The South-south geopolitical zone has the highest HIV prevalence among adults age 15 to 64 years in the country with 3.1 percent, while the Northwest had the lowest prevalence rate with 0.6 percent.
This was disclosed by the Director General of the National Agency for the Control of AIDS (NACA), Dr Sani Aliyu, during the formal unveiling of the findings by President Muhammadu Buhari yesterday in Abuja.
He said the Nigeria HIV/AIDS Indicator and Impact Survey (NAIIS) considered one of the largest population-based HIV/AIDS household surveys in the world has revealed that 1.9 million Nigerians live with HIV/AIDS.
He said the survey also revealed that HIV prevalence was highest among females than males.
Previous surveys had shown that 3.2 million people live with the disease in the country.
The federal government with the support of the United States President’s Emergency Plan for AIDS Relief (PEPFAR), the Global Fund to fight HIV, TB and Malaria, and the United States Centers for Disease Control and Prevention (CDC) and other partners had in June last year launched the survey to enable it develop strategies towards eradication of HIV/AIDS and Hepatitis B and C.
The survey directly measured HIV prevalence and viral load suppression, allowing Nigeria to focus on providing services to the areas with the greatest need to control the HIV epidemic.
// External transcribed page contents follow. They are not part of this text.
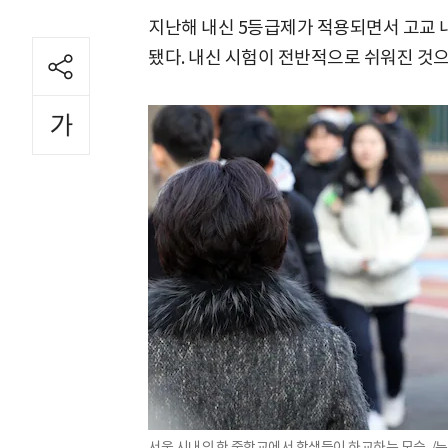
지난해 내신 5등급제가 적용되면서 고교 내
됐다. 내신 시험이 전반적으로 쉬워진 것으
서울 시내의 한 중학교에서 학생들이 하교하는 모습. /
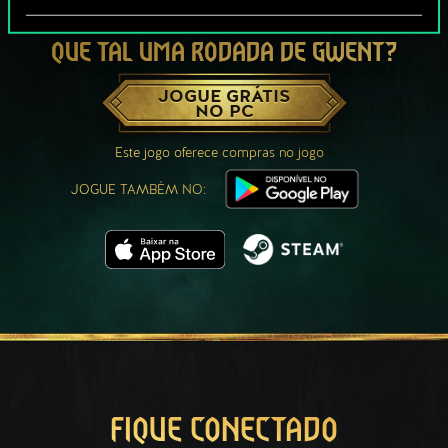
QUE TAL UMA RODADA DE GWENT?
JOGUE GRÁTIS
NO PC
Este jogo oferece compras no jogo
JOGUE TAMBÉM NO:
FIQUE CONECTADO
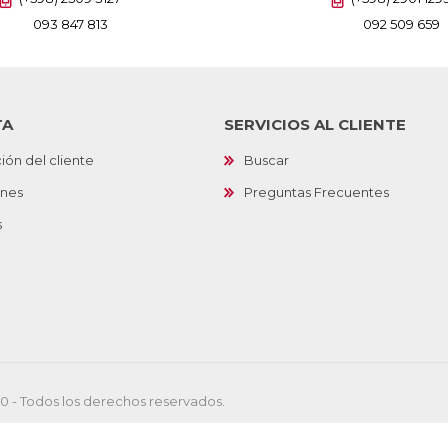
093 847 813
092 509 659
TA
SERVICIOS AL CLIENTE
ión del cliente
Buscar
ones
Preguntas Frecuentes
s
10 - Todos los derechos reservados.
Dr Aliyu said: “It is important that all people living with HIV get into treatment and achieve viral suppression. To halt the epidemic, we need to act now. As a government working with our partners, we have what it takes to support persons who are HIV-positive, to provide treatment, to protect their families and to help people live long and healthy lives,”
Minister of Health, Professor Isaac F. Adewole, said the survey findings provide Nigeria with an accurate national HIV prevalence measure of 1.4%. He said NAIIS also showed that the country was able to effectively provide antiretroviral treatment.
“Everyone infected with HIV needs to get treatment so they can achieve viral suppression, especially pregnant women. We must ensure pregnant women have access to ANC services and are tested during every pregnancy. We know we can support HIV-positive mothers, hence ensuring the next generation is free from HIV,” he said.